Background
The initially targeted users of MyData (https://github.com/wettenhj/mydata) have requested that their users shouldn't have to interact with MyData at all if they don't want to, i.e. MyData will be primarily used by facility managers for adding new instrument PCs to MyTardis and for diagnosing failed uploads. So general microscope users should be able to simply save a folder (e.g. "Dataset 1") in their user folder (e.g. "jsmith") and leave it up to MyData to put the dataset in a sensible default experiment in MyTardis (which the user can later modify if they wish). The proposed method for defining a default experiment is to group datasets by:
(i) instrument,
(ii) user who collected the data (the researcher)
(iii) the date on which the data was collected.
So for example, if MyData found a "Dataset 1" folder with a creation date of "2014-10-11" within a "jsmith" folder on instrument "Test Microscope 1", then it would query MyTardis to see if a default experiment record already exists which is suitable for this dataset, i.e. an experiment record tagged with "Test Micrsocope 1", "jsmith" and "2014-10-11". If it didn't already exist, MyData would create this default experiment record. It would initially create the record using a facility role account, e.g. MyTardis username="myfacility", and then user "jsmith" would be given full ownership access to the experiment record by creating an appropriate ObjectACL record.
The question is how to implement these experiment "tags" (instrument, data-collector and date-of-collection) nicely in MyTardis.
Option 1. (already implemented in MyData's current MyTardis test instance)
Option 2.
- Make use of MyTardis's new Instrument model (accessible as an optional field in the dataset model), but try to avoid introducing any new schemas, parameters or changes to the experiment model.
- This doesn't look feasible, because for "default experiments", we really want the instrument to be a property of the experiment, not the dataset.
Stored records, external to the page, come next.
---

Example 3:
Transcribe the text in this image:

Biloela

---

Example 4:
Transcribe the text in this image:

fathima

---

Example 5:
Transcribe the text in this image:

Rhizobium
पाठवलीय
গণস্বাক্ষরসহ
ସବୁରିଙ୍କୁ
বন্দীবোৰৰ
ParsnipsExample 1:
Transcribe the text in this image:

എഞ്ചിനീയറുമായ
And we still need to find a way to record the date of data collection (NOT the same as the date of creation of a database record), There is already functionality in MyTardis's ObjectACLs which could be used to tag an experiment with the researcher who collected the data, but it may not be easy to filter experiments in the TastyPie API using ObjectACLs when determining whether a default experiment already exists for a given instrument, data owner, and date of collection.
Option 3.
- Add new fields to MyTardis's Experiment model to allow "default experiments" of this form to be defined and queried easily.
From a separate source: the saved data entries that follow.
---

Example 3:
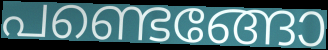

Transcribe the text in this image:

പണ്ടെങ്ങോ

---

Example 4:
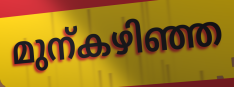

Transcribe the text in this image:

മുന്കഴിഞ്ഞ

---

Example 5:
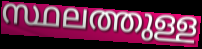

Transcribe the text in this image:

- Having an instrument field in both the Experiment and Dataset models might go against database normalization principles, but it could certainly be useful here, and there would be no problem with just setting it to NULL for Experiments containing Datasets from multiple instruments.
- Adding a data-collection-date field to the Experiment model would be easy, but it would be good to bounce the idea of other MyTardis users and see if it would cause confusion with the creation date of the database record, and whether some users would argue that date of collection should go in the Dataset model instead of the Experiment model (which certainly wouldn't help with the objective here of defining "default experiments").
- Adding a field to the Experiment model for the user who collected the data would be easy, but there could be confusion with the ObjectACL records which indicate who currently has access to the data. For now, I would prefer having a new field in the Experiment model for this (and documenting the new fields together as a way of grouping datasets collected by the same user on the same instrument on the same date). But we could use ObjectACLs if we can work out an appropriate to filter by ObjectACL when querying experiment records in the TastyPie API.